Provided entries:
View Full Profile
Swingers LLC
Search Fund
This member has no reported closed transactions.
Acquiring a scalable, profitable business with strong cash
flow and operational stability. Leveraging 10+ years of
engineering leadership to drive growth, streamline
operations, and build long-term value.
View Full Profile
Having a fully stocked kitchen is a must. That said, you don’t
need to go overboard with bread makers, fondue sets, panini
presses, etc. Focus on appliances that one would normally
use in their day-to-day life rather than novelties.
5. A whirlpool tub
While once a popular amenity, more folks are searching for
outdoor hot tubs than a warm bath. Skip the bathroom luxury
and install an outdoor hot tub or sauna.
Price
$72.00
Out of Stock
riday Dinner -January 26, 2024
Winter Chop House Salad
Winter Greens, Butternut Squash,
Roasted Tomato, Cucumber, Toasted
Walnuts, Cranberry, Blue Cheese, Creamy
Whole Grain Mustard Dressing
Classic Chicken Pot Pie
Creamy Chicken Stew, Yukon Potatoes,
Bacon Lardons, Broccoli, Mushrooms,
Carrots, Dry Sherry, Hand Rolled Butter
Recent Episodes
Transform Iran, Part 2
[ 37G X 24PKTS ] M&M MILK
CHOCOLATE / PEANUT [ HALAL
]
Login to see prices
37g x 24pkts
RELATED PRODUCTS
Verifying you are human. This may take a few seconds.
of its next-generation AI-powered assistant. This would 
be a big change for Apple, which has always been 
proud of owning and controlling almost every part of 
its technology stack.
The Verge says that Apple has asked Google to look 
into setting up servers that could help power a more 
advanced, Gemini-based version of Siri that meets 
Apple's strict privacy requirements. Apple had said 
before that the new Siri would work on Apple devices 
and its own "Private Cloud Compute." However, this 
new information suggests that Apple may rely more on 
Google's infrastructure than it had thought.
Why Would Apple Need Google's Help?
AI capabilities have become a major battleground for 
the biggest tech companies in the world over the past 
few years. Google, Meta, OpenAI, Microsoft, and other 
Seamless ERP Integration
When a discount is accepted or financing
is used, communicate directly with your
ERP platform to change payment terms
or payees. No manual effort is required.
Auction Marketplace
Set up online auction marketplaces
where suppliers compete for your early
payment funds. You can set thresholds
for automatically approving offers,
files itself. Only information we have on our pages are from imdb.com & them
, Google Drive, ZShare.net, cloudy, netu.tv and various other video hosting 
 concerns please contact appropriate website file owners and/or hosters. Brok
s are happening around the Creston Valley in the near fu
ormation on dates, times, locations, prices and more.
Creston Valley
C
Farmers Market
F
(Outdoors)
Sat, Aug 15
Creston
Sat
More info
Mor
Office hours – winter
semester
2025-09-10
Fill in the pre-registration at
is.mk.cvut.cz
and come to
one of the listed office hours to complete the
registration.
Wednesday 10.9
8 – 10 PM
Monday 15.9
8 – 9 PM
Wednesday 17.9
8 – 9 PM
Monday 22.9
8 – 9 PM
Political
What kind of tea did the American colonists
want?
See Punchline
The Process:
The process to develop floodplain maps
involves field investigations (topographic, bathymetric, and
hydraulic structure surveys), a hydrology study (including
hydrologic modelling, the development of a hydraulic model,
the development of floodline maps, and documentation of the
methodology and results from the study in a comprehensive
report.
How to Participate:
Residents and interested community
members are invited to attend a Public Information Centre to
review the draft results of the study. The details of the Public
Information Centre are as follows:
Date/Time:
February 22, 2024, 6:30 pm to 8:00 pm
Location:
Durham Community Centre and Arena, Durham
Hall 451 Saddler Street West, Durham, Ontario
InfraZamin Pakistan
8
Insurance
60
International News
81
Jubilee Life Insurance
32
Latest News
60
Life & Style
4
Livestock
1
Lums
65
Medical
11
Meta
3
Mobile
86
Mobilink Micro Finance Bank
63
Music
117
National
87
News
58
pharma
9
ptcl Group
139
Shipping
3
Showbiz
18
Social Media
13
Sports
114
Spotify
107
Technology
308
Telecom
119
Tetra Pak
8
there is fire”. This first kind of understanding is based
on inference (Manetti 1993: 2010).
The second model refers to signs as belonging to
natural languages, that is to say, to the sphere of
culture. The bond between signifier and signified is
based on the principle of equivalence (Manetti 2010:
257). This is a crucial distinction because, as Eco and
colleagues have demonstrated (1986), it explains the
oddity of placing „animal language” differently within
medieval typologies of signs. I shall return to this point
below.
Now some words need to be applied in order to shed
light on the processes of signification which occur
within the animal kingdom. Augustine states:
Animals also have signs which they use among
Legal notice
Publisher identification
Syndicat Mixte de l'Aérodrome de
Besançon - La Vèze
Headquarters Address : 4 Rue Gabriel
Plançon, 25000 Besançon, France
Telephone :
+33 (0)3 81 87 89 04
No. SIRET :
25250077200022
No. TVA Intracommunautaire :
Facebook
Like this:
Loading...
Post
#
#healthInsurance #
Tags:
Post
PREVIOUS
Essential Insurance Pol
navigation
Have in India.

Goal of the exercise: Print out the listing in full, exactly as it appears.

Result of this task:
View Full Profile
Swingers LLC
Search Fund
This member has no reported closed transactions.
Acquiring a scalable, profitable business with strong cash
flow and operational stability. Leveraging 10+ years of
engineering leadership to drive growth, streamline
operations, and build long-term value.
View Full Profile
Having a fully stocked kitchen is a must. That said, you don’t
need to go overboard with bread makers, fondue sets, panini
presses, etc. Focus on appliances that one would normally
use in their day-to-day life rather than novelties.
5. A whirlpool tub
While once a popular amenity, more folks are searching for
outdoor hot tubs than a warm bath. Skip the bathroom luxury
and install an outdoor hot tub or sauna.
Price
$72.00
Out of Stock
riday Dinner -January 26, 2024
Winter Chop House Salad
Winter Greens, Butternut Squash,
Roasted Tomato, Cucumber, Toasted
Walnuts, Cranberry, Blue Cheese, Creamy
Whole Grain Mustard Dressing
Classic Chicken Pot Pie
Creamy Chicken Stew, Yukon Potatoes,
Bacon Lardons, Broccoli, Mushrooms,
Carrots, Dry Sherry, Hand Rolled Butter
Recent Episodes
Transform Iran, Part 2
[ 37G X 24PKTS ] M&M MILK
CHOCOLATE / PEANUT [ HALAL
]
Login to see prices
37g x 24pkts
RELATED PRODUCTS
Verifying you are human. This may take a few seconds.
of its next-generation AI-powered assistant. This would 
be a big change for Apple, which has always been 
proud of owning and controlling almost every part of 
its technology stack.
The Verge says that Apple has asked Google to look 
into setting up servers that could help power a more 
advanced, Gemini-based version of Siri that meets 
Apple's strict privacy requirements. Apple had said 
before that the new Siri would work on Apple devices 
and its own "Private Cloud Compute." However, this 
new information suggests that Apple may rely more on 
Google's infrastructure than it had thought.
Why Would Apple Need Google's Help?
AI capabilities have become a major battleground for 
the biggest tech companies in the world over the past 
few years. Google, Meta, OpenAI, Microsoft, and other 
Seamless ERP Integration
When a discount is accepted or financing
is used, communicate directly with your
ERP platform to change payment terms
or payees. No manual effort is required.
Auction Marketplace
Set up online auction marketplaces
where suppliers compete for your early
payment funds. You can set thresholds
for automatically approving offers,
files itself. Only information we have on our pages are from imdb.com & them
, Google Drive, ZShare.net, cloudy, netu.tv and various other video hosting 
 concerns please contact appropriate website file owners and/or hosters. Brok
s are happening around the Creston Valley in the near fu
ormation on dates, times, locations, prices and more.
Creston Valley
C
Farmers Market
F
(Outdoors)
Sat, Aug 15
Creston
Sat
More info
Mor
Office hours – winter
semester
2025-09-10
Fill in the pre-registration at
is.mk.cvut.cz
and come to
one of the listed office hours to complete the
registration.
Wednesday 10.9
8 – 10 PM
Monday 15.9
8 – 9 PM
Wednesday 17.9
8 – 9 PM
Monday 22.9
8 – 9 PM
Political
What kind of tea did the American colonists
want?
See Punchline
The Process:
The process to develop floodplain maps
involves field investigations (topographic, bathymetric, and
hydraulic structure surveys), a hydrology study (including
hydrologic modelling, the development of a hydraulic model,
the development of floodline maps, and documentation of the
methodology and results from the study in a comprehensive
report.
How to Participate:
Residents and interested community
members are invited to attend a Public Information Centre to
review the draft results of the study. The details of the Public
Information Centre are as follows:
Date/Time:
February 22, 2024, 6:30 pm to 8:00 pm
Location:
Durham Community Centre and Arena, Durham
Hall 451 Saddler Street West, Durham, Ontario
InfraZamin Pakistan
8
Insurance
60
International News
81
Jubilee Life Insurance
32
Latest News
60
Life & Style
4
Livestock
1
Lums
65
Medical
11
Meta
3
Mobile
86
Mobilink Micro Finance Bank
63
Music
117
National
87
News
58
pharma
9
ptcl Group
139
Shipping
3
Showbiz
18
Social Media
13
Sports
114
Spotify
107
Technology
308
Telecom
119
Tetra Pak
8
there is fire”. This first kind of understanding is based
on inference (Manetti 1993: 2010).
The second model refers to signs as belonging to
natural languages, that is to say, to the sphere of
culture. The bond between signifier and signified is
based on the principle of equivalence (Manetti 2010:
257). This is a crucial distinction because, as Eco and
colleagues have demonstrated (1986), it explains the
oddity of placing „animal language” differently within
medieval typologies of signs. I shall return to this point
below.
Now some words need to be applied in order to shed
light on the processes of signification which occur
within the animal kingdom. Augustine states:
Animals also have signs which they use among
Legal notice
Publisher identification
Syndicat Mixte de l'Aérodrome de
Besançon - La Vèze
Headquarters Address : 4 Rue Gabriel
Plançon, 25000 Besançon, France
Telephone :
+33 (0)3 81 87 89 04
No. SIRET :
25250077200022
No. TVA Intracommunautaire :
Facebook
Like this:
Loading...
Post
#
#healthInsurance #
Tags:
Post
PREVIOUS
Essential Insurance Pol
navigation
Have in India.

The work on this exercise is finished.